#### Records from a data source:

=======

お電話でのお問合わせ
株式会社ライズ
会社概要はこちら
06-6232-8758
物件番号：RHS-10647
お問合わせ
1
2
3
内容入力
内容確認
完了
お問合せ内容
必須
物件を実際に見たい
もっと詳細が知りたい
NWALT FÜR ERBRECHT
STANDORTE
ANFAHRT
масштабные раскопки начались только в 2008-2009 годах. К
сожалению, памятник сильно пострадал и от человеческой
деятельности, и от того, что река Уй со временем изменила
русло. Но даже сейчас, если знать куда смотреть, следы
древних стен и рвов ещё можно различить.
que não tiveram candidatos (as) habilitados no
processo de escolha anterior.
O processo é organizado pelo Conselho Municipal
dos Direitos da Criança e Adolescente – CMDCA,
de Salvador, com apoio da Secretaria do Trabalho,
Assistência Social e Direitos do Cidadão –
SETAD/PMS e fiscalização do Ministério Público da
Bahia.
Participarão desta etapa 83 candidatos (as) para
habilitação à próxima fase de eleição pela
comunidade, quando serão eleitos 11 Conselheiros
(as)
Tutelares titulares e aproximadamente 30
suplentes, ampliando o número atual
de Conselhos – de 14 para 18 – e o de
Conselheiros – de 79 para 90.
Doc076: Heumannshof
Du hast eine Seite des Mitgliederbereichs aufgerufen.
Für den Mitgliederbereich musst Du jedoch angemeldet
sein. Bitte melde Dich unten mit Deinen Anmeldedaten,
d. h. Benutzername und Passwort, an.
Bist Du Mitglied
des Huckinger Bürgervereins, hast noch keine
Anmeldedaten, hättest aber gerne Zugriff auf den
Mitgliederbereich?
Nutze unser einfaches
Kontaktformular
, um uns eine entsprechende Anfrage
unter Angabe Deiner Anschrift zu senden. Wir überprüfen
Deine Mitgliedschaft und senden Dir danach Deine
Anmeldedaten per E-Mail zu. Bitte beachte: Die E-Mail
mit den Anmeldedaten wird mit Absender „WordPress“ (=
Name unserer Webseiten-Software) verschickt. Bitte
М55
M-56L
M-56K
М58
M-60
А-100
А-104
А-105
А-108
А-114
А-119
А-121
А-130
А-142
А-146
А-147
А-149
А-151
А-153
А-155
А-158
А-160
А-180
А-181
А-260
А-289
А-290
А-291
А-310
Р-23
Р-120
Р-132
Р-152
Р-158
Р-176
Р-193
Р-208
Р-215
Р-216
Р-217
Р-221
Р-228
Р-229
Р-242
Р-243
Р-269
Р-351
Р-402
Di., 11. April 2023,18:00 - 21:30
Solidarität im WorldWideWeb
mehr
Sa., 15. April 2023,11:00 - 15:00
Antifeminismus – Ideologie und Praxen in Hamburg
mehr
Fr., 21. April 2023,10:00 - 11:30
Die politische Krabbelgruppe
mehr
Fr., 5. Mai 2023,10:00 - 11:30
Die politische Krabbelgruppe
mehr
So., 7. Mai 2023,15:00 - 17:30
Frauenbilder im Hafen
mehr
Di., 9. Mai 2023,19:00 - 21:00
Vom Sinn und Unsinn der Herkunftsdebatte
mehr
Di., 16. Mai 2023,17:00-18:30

=======

#### WHAT NEEDS TO BE DONE:
Copy out every one of the lines above with no changes.

#### TASK OUTPUT:
お電話でのお問合わせ
株式会社ライズ
会社概要はこちら
06-6232-8758
物件番号：RHS-10647
お問合わせ
1
2
3
内容入力
内容確認
完了
お問合せ内容
必須
物件を実際に見たい
もっと詳細が知りたい
NWALT FÜR ERBRECHT
STANDORTE
ANFAHRT
масштабные раскопки начались только в 2008-2009 годах. К
сожалению, памятник сильно пострадал и от человеческой
деятельности, и от того, что река Уй со временем изменила
русло. Но даже сейчас, если знать куда смотреть, следы
древних стен и рвов ещё можно различить.
que não tiveram candidatos (as) habilitados no
processo de escolha anterior.
O processo é organizado pelo Conselho Municipal
dos Direitos da Criança e Adolescente – CMDCA,
de Salvador, com apoio da Secretaria do Trabalho,
Assistência Social e Direitos do Cidadão –
SETAD/PMS e fiscalização do Ministério Público da
Bahia.
Participarão desta etapa 83 candidatos (as) para
habilitação à próxima fase de eleição pela
comunidade, quando serão eleitos 11 Conselheiros
(as)
Tutelares titulares e aproximadamente 30
suplentes, ampliando o número atual
de Conselhos – de 14 para 18 – e o de
Conselheiros – de 79 para 90.
Doc076: Heumannshof
Du hast eine Seite des Mitgliederbereichs aufgerufen.
Für den Mitgliederbereich musst Du jedoch angemeldet
sein. Bitte melde Dich unten mit Deinen Anmeldedaten,
d. h. Benutzername und Passwort, an.
Bist Du Mitglied
des Huckinger Bürgervereins, hast noch keine
Anmeldedaten, hättest aber gerne Zugriff auf den
Mitgliederbereich?
Nutze unser einfaches
Kontaktformular
, um uns eine entsprechende Anfrage
unter Angabe Deiner Anschrift zu senden. Wir überprüfen
Deine Mitgliedschaft und senden Dir danach Deine
Anmeldedaten per E-Mail zu. Bitte beachte: Die E-Mail
mit den Anmeldedaten wird mit Absender „WordPress“ (=
Name unserer Webseiten-Software) verschickt. Bitte
М55
M-56L
M-56K
М58
M-60
А-100
А-104
А-105
А-108
А-114
А-119
А-121
А-130
А-142
А-146
А-147
А-149
А-151
А-153
А-155
А-158
А-160
А-180
А-181
А-260
А-289
А-290
А-291
А-310
Р-23
Р-120
Р-132
Р-152
Р-158
Р-176
Р-193
Р-208
Р-215
Р-216
Р-217
Р-221
Р-228
Р-229
Р-242
Р-243
Р-269
Р-351
Р-402
Di., 11. April 2023,18:00 - 21:30
Solidarität im WorldWideWeb
mehr
Sa., 15. April 2023,11:00 - 15:00
Antifeminismus – Ideologie und Praxen in Hamburg
mehr
Fr., 21. April 2023,10:00 - 11:30
Die politische Krabbelgruppe
mehr
Fr., 5. Mai 2023,10:00 - 11:30
Die politische Krabbelgruppe
mehr
So., 7. Mai 2023,15:00 - 17:30
Frauenbilder im Hafen
mehr
Di., 9. Mai 2023,19:00 - 21:00
Vom Sinn und Unsinn der Herkunftsdebatte
mehr
Di., 16. Mai 2023,17:00-18:30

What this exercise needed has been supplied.